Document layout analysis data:
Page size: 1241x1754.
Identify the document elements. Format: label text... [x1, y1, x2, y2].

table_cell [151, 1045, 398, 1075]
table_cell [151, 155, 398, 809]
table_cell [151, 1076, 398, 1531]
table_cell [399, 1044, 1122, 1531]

■ **TASK REQUIREMENTS**: The requested lines run from the one with "table_cell [151, 1076, 398, 1531]" through the last line of the records. Return them exactly.

■ **WRITTEN REPLY**:
table_cell [151, 1076, 398, 1531]
table_cell [399, 1044, 1122, 1531]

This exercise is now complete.